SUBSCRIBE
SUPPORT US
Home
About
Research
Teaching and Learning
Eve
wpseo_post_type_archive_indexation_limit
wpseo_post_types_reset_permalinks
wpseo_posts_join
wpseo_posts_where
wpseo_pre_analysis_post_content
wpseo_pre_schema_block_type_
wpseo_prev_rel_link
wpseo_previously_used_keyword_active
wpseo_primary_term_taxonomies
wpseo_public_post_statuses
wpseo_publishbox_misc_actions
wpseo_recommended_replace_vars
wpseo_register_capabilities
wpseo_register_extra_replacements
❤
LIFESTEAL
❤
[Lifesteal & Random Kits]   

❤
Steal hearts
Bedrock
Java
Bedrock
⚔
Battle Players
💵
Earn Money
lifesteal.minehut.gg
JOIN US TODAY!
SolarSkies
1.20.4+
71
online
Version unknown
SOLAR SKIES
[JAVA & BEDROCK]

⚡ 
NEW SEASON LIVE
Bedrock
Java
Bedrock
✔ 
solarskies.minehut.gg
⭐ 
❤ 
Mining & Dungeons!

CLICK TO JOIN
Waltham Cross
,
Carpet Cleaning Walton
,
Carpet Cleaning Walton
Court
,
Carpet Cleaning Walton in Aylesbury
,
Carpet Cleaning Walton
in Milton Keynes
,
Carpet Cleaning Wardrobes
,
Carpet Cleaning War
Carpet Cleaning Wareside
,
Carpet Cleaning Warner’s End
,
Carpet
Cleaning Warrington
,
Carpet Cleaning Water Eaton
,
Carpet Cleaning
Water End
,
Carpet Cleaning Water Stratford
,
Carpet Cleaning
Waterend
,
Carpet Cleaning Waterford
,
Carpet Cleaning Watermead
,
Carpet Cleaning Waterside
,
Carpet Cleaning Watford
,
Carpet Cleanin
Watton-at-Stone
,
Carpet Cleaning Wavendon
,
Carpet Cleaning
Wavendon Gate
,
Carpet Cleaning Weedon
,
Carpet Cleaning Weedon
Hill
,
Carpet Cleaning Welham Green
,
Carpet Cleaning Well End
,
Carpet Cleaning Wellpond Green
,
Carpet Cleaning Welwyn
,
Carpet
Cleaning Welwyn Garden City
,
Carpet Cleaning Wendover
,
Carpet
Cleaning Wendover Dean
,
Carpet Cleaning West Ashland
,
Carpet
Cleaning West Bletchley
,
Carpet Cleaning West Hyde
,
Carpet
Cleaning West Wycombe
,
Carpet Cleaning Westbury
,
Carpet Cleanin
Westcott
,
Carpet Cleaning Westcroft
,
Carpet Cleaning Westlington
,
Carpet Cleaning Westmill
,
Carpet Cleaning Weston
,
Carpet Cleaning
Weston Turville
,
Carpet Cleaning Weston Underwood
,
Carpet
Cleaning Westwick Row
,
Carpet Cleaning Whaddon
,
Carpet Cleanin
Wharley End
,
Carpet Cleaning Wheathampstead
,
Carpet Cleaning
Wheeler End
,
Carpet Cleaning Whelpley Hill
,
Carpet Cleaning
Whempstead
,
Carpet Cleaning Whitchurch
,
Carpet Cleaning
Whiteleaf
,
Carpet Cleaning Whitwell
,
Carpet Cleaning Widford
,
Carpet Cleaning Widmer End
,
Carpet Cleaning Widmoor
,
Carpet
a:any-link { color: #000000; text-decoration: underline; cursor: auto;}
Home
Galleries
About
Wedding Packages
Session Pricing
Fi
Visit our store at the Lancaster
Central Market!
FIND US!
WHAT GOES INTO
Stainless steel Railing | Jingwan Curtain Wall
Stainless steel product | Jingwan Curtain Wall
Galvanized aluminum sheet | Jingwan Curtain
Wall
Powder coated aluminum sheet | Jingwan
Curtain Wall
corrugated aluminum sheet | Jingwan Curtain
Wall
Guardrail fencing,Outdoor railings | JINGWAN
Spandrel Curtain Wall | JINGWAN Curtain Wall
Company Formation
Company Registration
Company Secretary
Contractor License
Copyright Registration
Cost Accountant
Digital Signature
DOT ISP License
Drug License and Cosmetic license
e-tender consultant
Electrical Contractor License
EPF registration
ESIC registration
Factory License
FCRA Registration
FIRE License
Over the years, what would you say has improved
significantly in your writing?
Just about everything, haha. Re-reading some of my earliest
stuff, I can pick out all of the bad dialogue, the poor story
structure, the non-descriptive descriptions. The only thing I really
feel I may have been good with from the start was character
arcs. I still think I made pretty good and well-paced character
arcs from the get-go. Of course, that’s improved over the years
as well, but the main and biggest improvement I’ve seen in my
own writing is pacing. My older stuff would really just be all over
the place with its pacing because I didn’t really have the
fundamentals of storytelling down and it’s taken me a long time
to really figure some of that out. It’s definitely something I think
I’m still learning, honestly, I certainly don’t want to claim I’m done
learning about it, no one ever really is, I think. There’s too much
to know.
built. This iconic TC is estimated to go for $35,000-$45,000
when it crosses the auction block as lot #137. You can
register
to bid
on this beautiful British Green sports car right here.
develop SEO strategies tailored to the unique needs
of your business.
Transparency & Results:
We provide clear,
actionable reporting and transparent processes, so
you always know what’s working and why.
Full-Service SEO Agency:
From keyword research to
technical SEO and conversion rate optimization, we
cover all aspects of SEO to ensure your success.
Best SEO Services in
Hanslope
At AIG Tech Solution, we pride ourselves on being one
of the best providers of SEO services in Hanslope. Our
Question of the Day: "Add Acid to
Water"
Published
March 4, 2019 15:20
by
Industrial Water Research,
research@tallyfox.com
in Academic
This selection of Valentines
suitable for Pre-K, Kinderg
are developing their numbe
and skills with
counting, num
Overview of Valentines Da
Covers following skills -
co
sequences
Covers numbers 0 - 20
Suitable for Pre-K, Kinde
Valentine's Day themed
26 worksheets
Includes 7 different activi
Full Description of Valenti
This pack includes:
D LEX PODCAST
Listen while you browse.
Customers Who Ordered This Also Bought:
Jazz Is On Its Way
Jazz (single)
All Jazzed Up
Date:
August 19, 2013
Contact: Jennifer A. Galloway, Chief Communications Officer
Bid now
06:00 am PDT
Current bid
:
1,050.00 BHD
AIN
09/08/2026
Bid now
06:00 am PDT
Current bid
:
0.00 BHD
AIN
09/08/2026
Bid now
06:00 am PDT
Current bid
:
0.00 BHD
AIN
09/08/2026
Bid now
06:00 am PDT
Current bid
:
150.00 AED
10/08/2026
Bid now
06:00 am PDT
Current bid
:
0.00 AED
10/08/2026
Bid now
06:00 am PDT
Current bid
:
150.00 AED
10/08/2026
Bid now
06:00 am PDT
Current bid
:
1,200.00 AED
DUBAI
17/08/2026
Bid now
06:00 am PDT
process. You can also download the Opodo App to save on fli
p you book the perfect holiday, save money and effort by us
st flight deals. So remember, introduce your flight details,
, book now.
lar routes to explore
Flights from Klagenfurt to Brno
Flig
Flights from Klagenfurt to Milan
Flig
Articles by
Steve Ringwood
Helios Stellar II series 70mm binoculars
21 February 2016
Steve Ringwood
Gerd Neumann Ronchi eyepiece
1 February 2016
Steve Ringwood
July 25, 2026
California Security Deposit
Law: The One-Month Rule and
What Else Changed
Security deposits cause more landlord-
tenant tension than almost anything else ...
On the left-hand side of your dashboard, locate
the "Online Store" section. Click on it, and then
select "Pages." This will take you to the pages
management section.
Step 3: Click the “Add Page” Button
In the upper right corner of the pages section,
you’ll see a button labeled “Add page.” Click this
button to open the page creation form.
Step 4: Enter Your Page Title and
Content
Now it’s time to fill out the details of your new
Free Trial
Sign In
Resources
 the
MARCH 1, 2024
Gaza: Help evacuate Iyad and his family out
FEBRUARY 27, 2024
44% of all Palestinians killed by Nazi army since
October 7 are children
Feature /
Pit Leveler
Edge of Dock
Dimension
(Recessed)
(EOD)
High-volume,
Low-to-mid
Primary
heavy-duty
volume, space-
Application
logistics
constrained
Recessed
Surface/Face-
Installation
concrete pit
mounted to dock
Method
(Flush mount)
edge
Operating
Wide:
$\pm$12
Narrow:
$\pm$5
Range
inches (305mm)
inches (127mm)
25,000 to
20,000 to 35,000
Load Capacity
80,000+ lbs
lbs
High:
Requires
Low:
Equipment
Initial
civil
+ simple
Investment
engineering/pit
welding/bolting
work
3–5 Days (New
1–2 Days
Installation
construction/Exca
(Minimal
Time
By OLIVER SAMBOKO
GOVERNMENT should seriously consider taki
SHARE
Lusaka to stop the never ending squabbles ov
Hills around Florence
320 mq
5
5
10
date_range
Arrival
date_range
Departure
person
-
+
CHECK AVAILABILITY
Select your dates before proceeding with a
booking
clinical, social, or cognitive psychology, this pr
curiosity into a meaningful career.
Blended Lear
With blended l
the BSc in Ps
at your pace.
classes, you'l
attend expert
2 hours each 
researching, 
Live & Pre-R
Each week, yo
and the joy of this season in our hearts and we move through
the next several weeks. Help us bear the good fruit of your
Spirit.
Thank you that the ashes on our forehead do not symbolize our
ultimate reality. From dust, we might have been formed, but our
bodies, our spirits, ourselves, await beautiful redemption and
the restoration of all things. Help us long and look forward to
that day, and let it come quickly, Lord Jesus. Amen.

★ ★ ★ ★ ★ ★ ★

▸ **BRIEF**:
Above are the records; repeat exactly the lines from the one holding "concrete pit" down to the one holding "construction/Exca", end lines included.

▸ **EXERCISE RESPONSE**:
concrete pit
mounted to dock
Method
(Flush mount)
edge
Operating
Wide:
$\pm$12
Narrow:
$\pm$5
Range
inches (305mm)
inches (127mm)
25,000 to
20,000 to 35,000
Load Capacity
80,000+ lbs
lbs
High:
Requires
Low:
Equipment
Initial
civil
+ simple
Investment
engineering/pit
welding/bolting
work
3–5 Days (New
1–2 Days
Installation
construction/Exca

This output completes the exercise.